--- Exercise aim ---
Reproduce every one of the entries below verbatim, line for line, without altering, omitting, or adding anything.

---

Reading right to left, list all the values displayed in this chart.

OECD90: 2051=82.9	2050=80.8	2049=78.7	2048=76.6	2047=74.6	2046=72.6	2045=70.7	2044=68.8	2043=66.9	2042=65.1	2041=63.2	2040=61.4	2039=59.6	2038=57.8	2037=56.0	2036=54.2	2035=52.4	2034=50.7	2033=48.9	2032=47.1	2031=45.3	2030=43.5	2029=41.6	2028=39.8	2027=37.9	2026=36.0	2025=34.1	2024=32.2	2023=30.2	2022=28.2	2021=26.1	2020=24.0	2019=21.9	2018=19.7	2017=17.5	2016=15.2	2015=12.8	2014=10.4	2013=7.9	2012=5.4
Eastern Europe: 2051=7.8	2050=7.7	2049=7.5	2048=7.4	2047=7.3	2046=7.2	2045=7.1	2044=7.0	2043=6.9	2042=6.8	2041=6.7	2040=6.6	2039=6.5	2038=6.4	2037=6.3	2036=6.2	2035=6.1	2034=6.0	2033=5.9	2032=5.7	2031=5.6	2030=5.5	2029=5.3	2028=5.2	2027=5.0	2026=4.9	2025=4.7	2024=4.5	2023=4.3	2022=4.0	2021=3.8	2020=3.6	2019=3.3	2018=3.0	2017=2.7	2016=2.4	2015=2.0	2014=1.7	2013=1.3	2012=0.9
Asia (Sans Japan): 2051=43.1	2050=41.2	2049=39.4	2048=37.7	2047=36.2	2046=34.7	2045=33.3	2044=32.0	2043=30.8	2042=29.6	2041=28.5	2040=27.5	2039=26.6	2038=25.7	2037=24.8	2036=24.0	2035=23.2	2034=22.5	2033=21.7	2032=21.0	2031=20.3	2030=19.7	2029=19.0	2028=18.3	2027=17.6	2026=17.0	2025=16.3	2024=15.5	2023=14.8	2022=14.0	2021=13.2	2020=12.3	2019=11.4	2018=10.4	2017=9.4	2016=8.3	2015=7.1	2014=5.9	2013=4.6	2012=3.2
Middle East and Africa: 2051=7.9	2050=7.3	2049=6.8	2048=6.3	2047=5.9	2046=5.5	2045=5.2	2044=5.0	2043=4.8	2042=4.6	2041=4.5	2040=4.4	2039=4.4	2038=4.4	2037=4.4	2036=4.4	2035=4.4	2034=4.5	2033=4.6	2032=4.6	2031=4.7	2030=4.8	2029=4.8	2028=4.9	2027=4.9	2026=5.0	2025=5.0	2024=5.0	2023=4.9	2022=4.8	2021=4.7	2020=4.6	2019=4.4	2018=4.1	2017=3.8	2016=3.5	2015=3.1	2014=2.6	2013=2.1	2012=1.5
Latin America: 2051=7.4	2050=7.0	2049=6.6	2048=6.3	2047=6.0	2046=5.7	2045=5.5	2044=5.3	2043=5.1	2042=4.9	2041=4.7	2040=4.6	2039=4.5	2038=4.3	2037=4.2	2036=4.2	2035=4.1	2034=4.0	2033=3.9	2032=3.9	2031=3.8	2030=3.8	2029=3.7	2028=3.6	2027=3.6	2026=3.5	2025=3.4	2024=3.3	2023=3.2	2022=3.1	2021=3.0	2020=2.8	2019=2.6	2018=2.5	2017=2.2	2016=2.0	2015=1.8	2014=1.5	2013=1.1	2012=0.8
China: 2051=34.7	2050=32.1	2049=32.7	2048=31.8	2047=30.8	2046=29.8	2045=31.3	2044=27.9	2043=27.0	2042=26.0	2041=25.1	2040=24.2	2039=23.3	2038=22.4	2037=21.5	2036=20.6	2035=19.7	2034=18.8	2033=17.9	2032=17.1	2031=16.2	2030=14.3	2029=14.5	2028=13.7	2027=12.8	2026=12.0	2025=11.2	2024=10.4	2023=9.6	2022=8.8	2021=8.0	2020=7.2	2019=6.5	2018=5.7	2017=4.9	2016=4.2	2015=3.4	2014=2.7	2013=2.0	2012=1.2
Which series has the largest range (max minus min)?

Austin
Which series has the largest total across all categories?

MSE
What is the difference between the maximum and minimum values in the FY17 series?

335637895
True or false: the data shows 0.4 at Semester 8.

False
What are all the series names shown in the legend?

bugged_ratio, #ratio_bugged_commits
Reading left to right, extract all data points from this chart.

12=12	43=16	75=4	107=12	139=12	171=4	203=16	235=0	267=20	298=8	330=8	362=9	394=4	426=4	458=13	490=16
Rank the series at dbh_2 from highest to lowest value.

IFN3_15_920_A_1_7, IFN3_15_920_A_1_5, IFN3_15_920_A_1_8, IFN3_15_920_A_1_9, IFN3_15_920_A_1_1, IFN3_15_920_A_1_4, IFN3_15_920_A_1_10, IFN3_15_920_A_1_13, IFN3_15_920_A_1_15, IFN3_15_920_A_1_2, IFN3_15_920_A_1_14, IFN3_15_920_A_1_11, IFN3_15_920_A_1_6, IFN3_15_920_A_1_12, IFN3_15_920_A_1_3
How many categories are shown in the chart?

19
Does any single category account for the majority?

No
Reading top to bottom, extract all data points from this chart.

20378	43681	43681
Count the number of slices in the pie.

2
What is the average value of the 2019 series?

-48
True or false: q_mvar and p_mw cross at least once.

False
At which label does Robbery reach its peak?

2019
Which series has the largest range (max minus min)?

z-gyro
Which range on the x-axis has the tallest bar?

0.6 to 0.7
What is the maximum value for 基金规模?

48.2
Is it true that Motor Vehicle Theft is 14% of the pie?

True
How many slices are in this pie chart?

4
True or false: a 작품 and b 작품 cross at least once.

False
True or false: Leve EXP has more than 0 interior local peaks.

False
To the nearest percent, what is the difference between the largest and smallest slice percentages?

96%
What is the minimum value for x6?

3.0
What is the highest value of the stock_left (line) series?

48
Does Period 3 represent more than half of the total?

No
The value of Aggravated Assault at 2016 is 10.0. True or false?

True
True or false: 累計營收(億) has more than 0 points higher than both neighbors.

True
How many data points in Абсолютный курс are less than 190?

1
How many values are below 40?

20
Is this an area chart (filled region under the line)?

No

---

--- Result of this exercise ---
Reading right to left, list all the values displayed in this chart.

OECD90: 2051=82.9	2050=80.8	2049=78.7	2048=76.6	2047=74.6	2046=72.6	2045=70.7	2044=68.8	2043=66.9	2042=65.1	2041=63.2	2040=61.4	2039=59.6	2038=57.8	2037=56.0	2036=54.2	2035=52.4	2034=50.7	2033=48.9	2032=47.1	2031=45.3	2030=43.5	2029=41.6	2028=39.8	2027=37.9	2026=36.0	2025=34.1	2024=32.2	2023=30.2	2022=28.2	2021=26.1	2020=24.0	2019=21.9	2018=19.7	2017=17.5	2016=15.2	2015=12.8	2014=10.4	2013=7.9	2012=5.4
Eastern Europe: 2051=7.8	2050=7.7	2049=7.5	2048=7.4	2047=7.3	2046=7.2	2045=7.1	2044=7.0	2043=6.9	2042=6.8	2041=6.7	2040=6.6	2039=6.5	2038=6.4	2037=6.3	2036=6.2	2035=6.1	2034=6.0	2033=5.9	2032=5.7	2031=5.6	2030=5.5	2029=5.3	2028=5.2	2027=5.0	2026=4.9	2025=4.7	2024=4.5	2023=4.3	2022=4.0	2021=3.8	2020=3.6	2019=3.3	2018=3.0	2017=2.7	2016=2.4	2015=2.0	2014=1.7	2013=1.3	2012=0.9
Asia (Sans Japan): 2051=43.1	2050=41.2	2049=39.4	2048=37.7	2047=36.2	2046=34.7	2045=33.3	2044=32.0	2043=30.8	2042=29.6	2041=28.5	2040=27.5	2039=26.6	2038=25.7	2037=24.8	2036=24.0	2035=23.2	2034=22.5	2033=21.7	2032=21.0	2031=20.3	2030=19.7	2029=19.0	2028=18.3	2027=17.6	2026=17.0	2025=16.3	2024=15.5	2023=14.8	2022=14.0	2021=13.2	2020=12.3	2019=11.4	2018=10.4	2017=9.4	2016=8.3	2015=7.1	2014=5.9	2013=4.6	2012=3.2
Middle East and Africa: 2051=7.9	2050=7.3	2049=6.8	2048=6.3	2047=5.9	2046=5.5	2045=5.2	2044=5.0	2043=4.8	2042=4.6	2041=4.5	2040=4.4	2039=4.4	2038=4.4	2037=4.4	2036=4.4	2035=4.4	2034=4.5	2033=4.6	2032=4.6	2031=4.7	2030=4.8	2029=4.8	2028=4.9	2027=4.9	2026=5.0	2025=5.0	2024=5.0	2023=4.9	2022=4.8	2021=4.7	2020=4.6	2019=4.4	2018=4.1	2017=3.8	2016=3.5	2015=3.1	2014=2.6	2013=2.1	2012=1.5
Latin America: 2051=7.4	2050=7.0	2049=6.6	2048=6.3	2047=6.0	2046=5.7	2045=5.5	2044=5.3	2043=5.1	2042=4.9	2041=4.7	2040=4.6	2039=4.5	2038=4.3	2037=4.2	2036=4.2	2035=4.1	2034=4.0	2033=3.9	2032=3.9	2031=3.8	2030=3.8	2029=3.7	2028=3.6	2027=3.6	2026=3.5	2025=3.4	2024=3.3	2023=3.2	2022=3.1	2021=3.0	2020=2.8	2019=2.6	2018=2.5	2017=2.2	2016=2.0	2015=1.8	2014=1.5	2013=1.1	2012=0.8
China: 2051=34.7	2050=32.1	2049=32.7	2048=31.8	2047=30.8	2046=29.8	2045=31.3	2044=27.9	2043=27.0	2042=26.0	2041=25.1	2040=24.2	2039=23.3	2038=22.4	2037=21.5	2036=20.6	2035=19.7	2034=18.8	2033=17.9	2032=17.1	2031=16.2	2030=14.3	2029=14.5	2028=13.7	2027=12.8	2026=12.0	2025=11.2	2024=10.4	2023=9.6	2022=8.8	2021=8.0	2020=7.2	2019=6.5	2018=5.7	2017=4.9	2016=4.2	2015=3.4	2014=2.7	2013=2.0	2012=1.2
Which series has the largest range (max minus min)?

Austin
Which series has the largest total across all categories?

MSE
What is the difference between the maximum and minimum values in the FY17 series?

335637895
True or false: the data shows 0.4 at Semester 8.

False
What are all the series names shown in the legend?

bugged_ratio, #ratio_bugged_commits
Reading left to right, extract all data points from this chart.

12=12	43=16	75=4	107=12	139=12	171=4	203=16	235=0	267=20	298=8	330=8	362=9	394=4	426=4	458=13	490=16
Rank the series at dbh_2 from highest to lowest value.

IFN3_15_920_A_1_7, IFN3_15_920_A_1_5, IFN3_15_920_A_1_8, IFN3_15_920_A_1_9, IFN3_15_920_A_1_1, IFN3_15_920_A_1_4, IFN3_15_920_A_1_10, IFN3_15_920_A_1_13, IFN3_15_920_A_1_15, IFN3_15_920_A_1_2, IFN3_15_920_A_1_14, IFN3_15_920_A_1_11, IFN3_15_920_A_1_6, IFN3_15_920_A_1_12, IFN3_15_920_A_1_3
How many categories are shown in the chart?

19
Does any single category account for the majority?

No
Reading top to bottom, extract all data points from this chart.

20378	43681	43681
Count the number of slices in the pie.

2
What is the average value of the 2019 series?

-48
True or false: q_mvar and p_mw cross at least once.

False
At which label does Robbery reach its peak?

2019
Which series has the largest range (max minus min)?

z-gyro
Which range on the x-axis has the tallest bar?

0.6 to 0.7
What is the maximum value for 基金规模?

48.2
Is it true that Motor Vehicle Theft is 14% of the pie?

True
How many slices are in this pie chart?

4
True or false: a 작품 and b 작품 cross at least once.

False
True or false: Leve EXP has more than 0 interior local peaks.

False
To the nearest percent, what is the difference between the largest and smallest slice percentages?

96%
What is the minimum value for x6?

3.0
What is the highest value of the stock_left (line) series?

48
Does Period 3 represent more than half of the total?

No
The value of Aggravated Assault at 2016 is 10.0. True or false?

True
True or false: 累計營收(億) has more than 0 points higher than both neighbors.

True
How many data points in Абсолютный курс are less than 190?

1
How many values are below 40?

20
Is this an area chart (filled region under the line)?

No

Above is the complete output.